Data under study Block Start

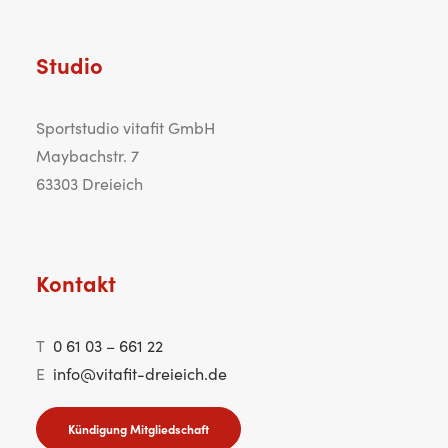
Studio
Sportstudio vitafit GmbH
Maybachstr. 7
63303 Dreieich
Kontakt
T
0 61 03 – 661 22
E
info@vitafit-dreieich.de
Kündigung Mitgliedschaft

Data under study Block End

# Exercise prompt
Only the lines containing the word "vitafit" should be returned from the data above.

# Reply to the exercise
Sportstudio vitafit GmbH
info@vitafit-dreieich.de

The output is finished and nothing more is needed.